All About Jazz has described Vloeimans as one of Europe’s best trumpeters, with an easy-going attitude and great sense of humor. That sense of humor can be found in Two for the Road’s version of the Muppet classic, “Rainbow Connection.” Vloeimans’ foil on this album is Will Holshouser, an American accordionist who has worked with everyone from Suzanne Vega to Anthony Braxton. With the exception of the Muppet song, all the compositions are by Eric or Will.
I really love the interplay of Will’s reedy tone and Eric’s trumpet. The tunes on Two for the Road are relaxed and dreamy, just the sort of thing I need to hear while navigating rush hour traffic.

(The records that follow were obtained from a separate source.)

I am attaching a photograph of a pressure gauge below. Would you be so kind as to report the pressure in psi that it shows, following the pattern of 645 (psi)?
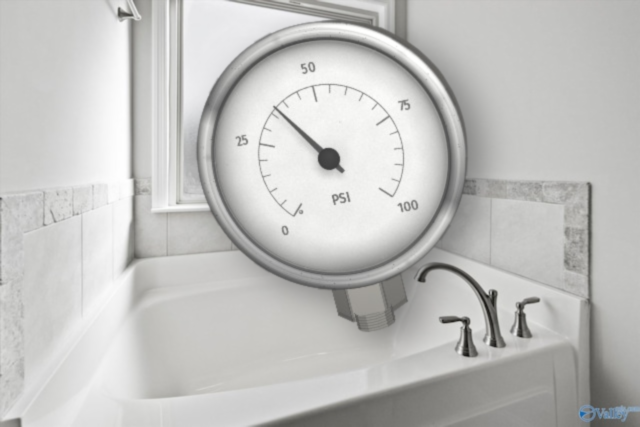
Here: 37.5 (psi)
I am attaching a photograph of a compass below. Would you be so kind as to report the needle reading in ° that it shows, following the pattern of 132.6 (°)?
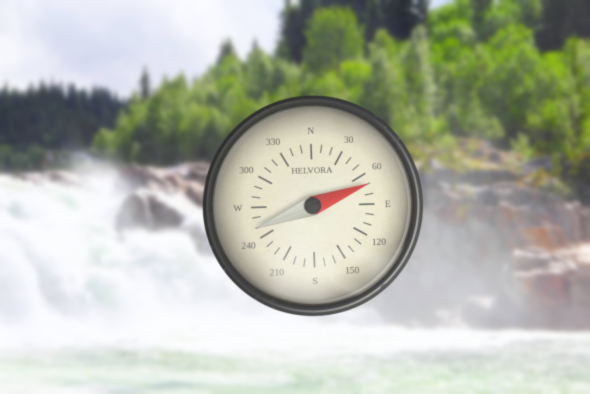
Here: 70 (°)
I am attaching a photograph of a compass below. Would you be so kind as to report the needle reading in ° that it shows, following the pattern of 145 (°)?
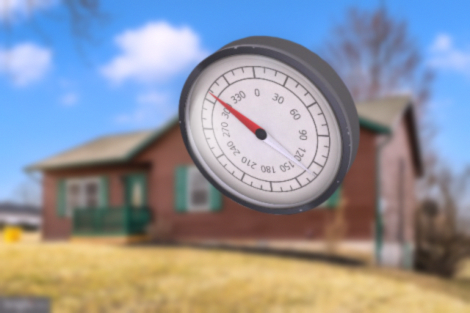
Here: 310 (°)
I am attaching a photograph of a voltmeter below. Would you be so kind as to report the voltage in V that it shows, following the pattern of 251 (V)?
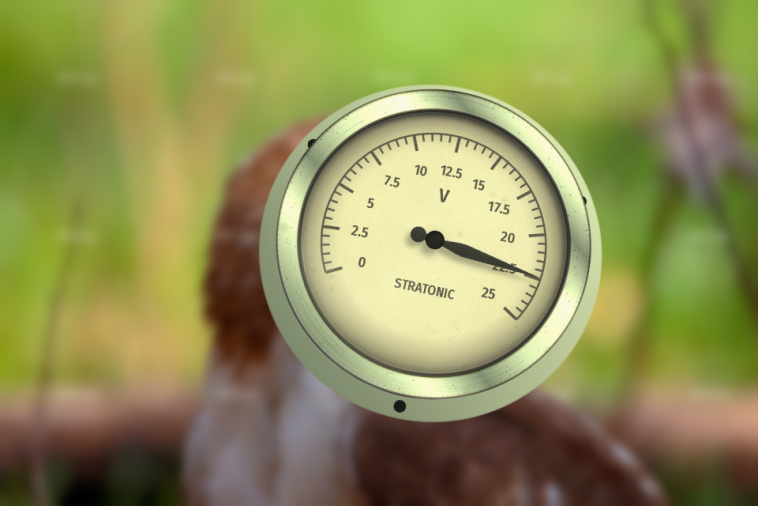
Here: 22.5 (V)
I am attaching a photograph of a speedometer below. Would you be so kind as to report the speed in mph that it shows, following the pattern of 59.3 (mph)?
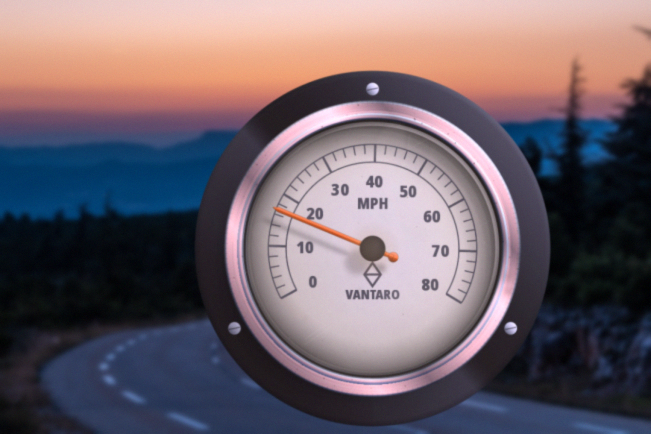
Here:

Josh Sinton’s solo album, Steve Lacy’s Book of Practioners, Vol, 1 “H” is not relaxing in the same way as Eric and Will’s record. It is a recording for solo baritone saxophone based on a collection of Steve Lacy compositions that were designed to challenge the player. As a throw-down challenge from one sax man to the generations, there is a lot of range in the sounds being produced. Most of the time Josh makes the pieces melodic and pleasing. Sometimes they drift into some pretty out-there places.
What I like about this album, even if it sometimes sounds like Josh is practicing scales, is the rich, reedy tone of his baritone sax. I don’t mind the occasional squeals and farts Sinton makes when he takes his horn into extended technique territory. I find the record of rather out-there compositions to be calming and relaxing.
Glenn Dickson’s debut solo album, Wider than the Sky, may be my top chill out album of the year. I’ve had anxiety about driving lately, and I find Glenn’s music calms and centers me. This is a major shift from Dickson’s previous recording with both traditional and experimental Klezmer bands.
Wider than the Sky is Glenn playing solo clarinet with live electronics. The atmospheres Dickson creates for his songs remind me of Brian Eno’s ambient work like Music for Airports. It’s a slowly moving cascade of sound. I imagine the backing electronics to be drifting clouds of sound. I like the contrast between the woody sound of the clarinet and the electronic sounds.
These are trying times for all of us. I always find refuge in music and art. Do whatever helps you stay sane, and we’ll get through this together.